As some of you may know, my interest in issues relating to disclosures of facts from executives' private lives stems from my fascination, starting about 12 years ago, with the Martha Stewart disclosure cases (about which I wrote in law journals and in several chapters of a book that I edited). After co-writing the book about the basic concerns in Stewart's insider trading, misstatements/omissions securities fraud, and derivative fiduciary duty actions, I focused in additional articles on some finer points relating to her case. Two of these works covered the disclosure of private facts. Among the types of private facts covered are those relating to executive health concerns.
The first of the two articles, published in the Wake Forest Law Review, covered the securities regulation issues in some depth. Steve Bainbridge already has a nice piece up on that aspect of the Dimon matter. In essence, because of a lack of line-item mandatory disclosure requirements for a many of the issues relating to executive's private lives, the weight falls on gap-filling disclosure rules (i.e., Rule 408 under the Securities Act of 1933 and Rule 12b-20 under the Securities Exchange Act of 1934) and the antifraud and misstatements liability provisions in both acts, including principally Section 10(b) of and Rule 10b-5 under the 1934 Act.
As Steve points out, this reduces the analysis to a question of materiality (about which I have written before in the insider trading context, here and here). Steve appropriately highlights the tensions between personal privacy and the firm's disclosure obligations. (Like Steve, I have a question about how HIPAA affects the privacy question in this context.) I argue in my article that the materiality question, as difficult as the materiality standard is to apply in cases like this, is more likely to be resolved in favor of disclosure when the executive at issue is a well-known, integral member of the C-suite–someone who is a founder or who is iconic (or both). On balance, I favor the SEC tackling this head on with disclosure or helpful guidance.

* DATA LINES
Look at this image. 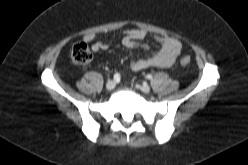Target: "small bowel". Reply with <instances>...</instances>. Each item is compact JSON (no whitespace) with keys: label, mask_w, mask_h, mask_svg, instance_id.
Instances as JSON below:
<instances>
[{"label":"small bowel","mask_w":248,"mask_h":165,"mask_svg":"<svg viewBox=\"0 0 248 165\" xmlns=\"http://www.w3.org/2000/svg\"><path fill=\"white\" fill-rule=\"evenodd\" d=\"M148 31L135 28L122 32V44L127 48L140 47L145 52L142 57L131 61V68L134 71H141L148 68H166L174 64L179 56L182 44L176 38L167 35H155L154 38L159 44V49L152 54H148L149 46L143 42L147 37ZM84 41L91 43L94 51L107 50L108 42L97 40L94 33L84 36Z\"/></svg>","instance_id":"small-bowel-1"}]
</instances>
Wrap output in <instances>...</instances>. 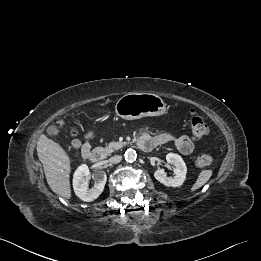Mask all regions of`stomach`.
Returning a JSON list of instances; mask_svg holds the SVG:
<instances>
[{
	"instance_id": "obj_1",
	"label": "stomach",
	"mask_w": 261,
	"mask_h": 261,
	"mask_svg": "<svg viewBox=\"0 0 261 261\" xmlns=\"http://www.w3.org/2000/svg\"><path fill=\"white\" fill-rule=\"evenodd\" d=\"M116 115L125 120H135L146 116H160L166 113V103L152 93H127L116 103Z\"/></svg>"
}]
</instances>
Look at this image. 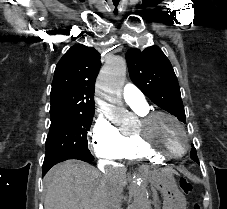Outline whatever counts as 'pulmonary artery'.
Instances as JSON below:
<instances>
[{"label": "pulmonary artery", "instance_id": "pulmonary-artery-1", "mask_svg": "<svg viewBox=\"0 0 227 209\" xmlns=\"http://www.w3.org/2000/svg\"><path fill=\"white\" fill-rule=\"evenodd\" d=\"M125 102L135 109H144L147 107L145 95H141V88H135V84H126L123 90Z\"/></svg>", "mask_w": 227, "mask_h": 209}]
</instances>
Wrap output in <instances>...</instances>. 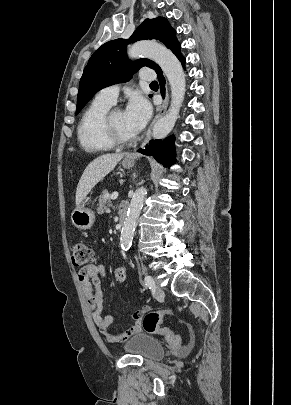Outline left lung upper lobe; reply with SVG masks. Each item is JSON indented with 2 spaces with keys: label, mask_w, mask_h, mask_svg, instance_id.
Returning a JSON list of instances; mask_svg holds the SVG:
<instances>
[{
  "label": "left lung upper lobe",
  "mask_w": 291,
  "mask_h": 405,
  "mask_svg": "<svg viewBox=\"0 0 291 405\" xmlns=\"http://www.w3.org/2000/svg\"><path fill=\"white\" fill-rule=\"evenodd\" d=\"M176 31L166 18L146 19L128 39H116L99 47L89 59L79 84L76 114L99 90L112 84L128 81L132 74L143 66L157 69L159 66L149 59L130 61L126 47L130 42L156 39L171 48L178 42Z\"/></svg>",
  "instance_id": "5c2ea615"
}]
</instances>
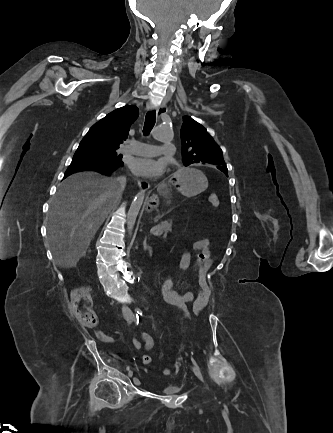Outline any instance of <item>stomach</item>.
Returning a JSON list of instances; mask_svg holds the SVG:
<instances>
[{
    "label": "stomach",
    "mask_w": 333,
    "mask_h": 433,
    "mask_svg": "<svg viewBox=\"0 0 333 433\" xmlns=\"http://www.w3.org/2000/svg\"><path fill=\"white\" fill-rule=\"evenodd\" d=\"M171 183L178 185V190L185 196L191 197L200 194L207 188L205 169H177L176 174H171ZM160 195V192H158ZM158 203V195H155L148 204L149 209H154Z\"/></svg>",
    "instance_id": "stomach-1"
}]
</instances>
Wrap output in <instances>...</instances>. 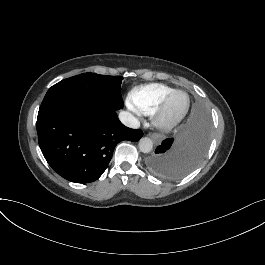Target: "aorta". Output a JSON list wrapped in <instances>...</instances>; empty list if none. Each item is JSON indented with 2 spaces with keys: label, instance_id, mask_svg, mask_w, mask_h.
<instances>
[{
  "label": "aorta",
  "instance_id": "obj_1",
  "mask_svg": "<svg viewBox=\"0 0 265 265\" xmlns=\"http://www.w3.org/2000/svg\"><path fill=\"white\" fill-rule=\"evenodd\" d=\"M139 150L143 153H149L153 149V142L150 138L144 137L139 141Z\"/></svg>",
  "mask_w": 265,
  "mask_h": 265
}]
</instances>
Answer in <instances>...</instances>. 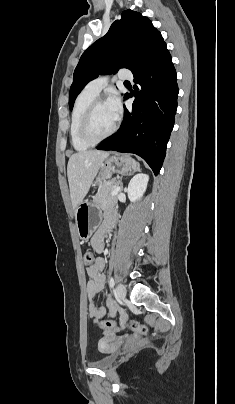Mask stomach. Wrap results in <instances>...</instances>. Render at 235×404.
<instances>
[{
	"instance_id": "1",
	"label": "stomach",
	"mask_w": 235,
	"mask_h": 404,
	"mask_svg": "<svg viewBox=\"0 0 235 404\" xmlns=\"http://www.w3.org/2000/svg\"><path fill=\"white\" fill-rule=\"evenodd\" d=\"M133 168L134 162L130 156L125 154L109 155L101 165L93 185H101L112 174H126ZM74 217L79 238L88 240L100 225L102 210L98 204L84 201L74 210Z\"/></svg>"
}]
</instances>
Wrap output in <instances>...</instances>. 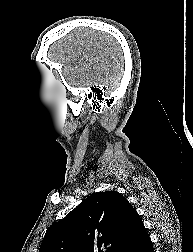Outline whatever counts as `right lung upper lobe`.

* WRITTEN INSTRUCTION
Revise the portion of the excerpt on executive disclosure that runs between "As some of you" and "executive health concerns.", inclusive, swapping "law journals" for "legal periodicals".

* SOLUTION BELOW
As some of you may know, my interest in issues relating to disclosures of facts from executives' private lives stems from my fascination, starting about 12 years ago, with the Martha Stewart disclosure cases (about which I wrote in legal periodicals and in several chapters of a book that I edited). After co-writing the book about the basic concerns in Stewart's insider trading, misstatements/omissions securities fraud, and derivative fiduciary duty actions, I focused in additional articles on some finer points relating to her case. Two of these works covered the disclosure of private facts. Among the types of private facts covered are those relating to executive health concerns.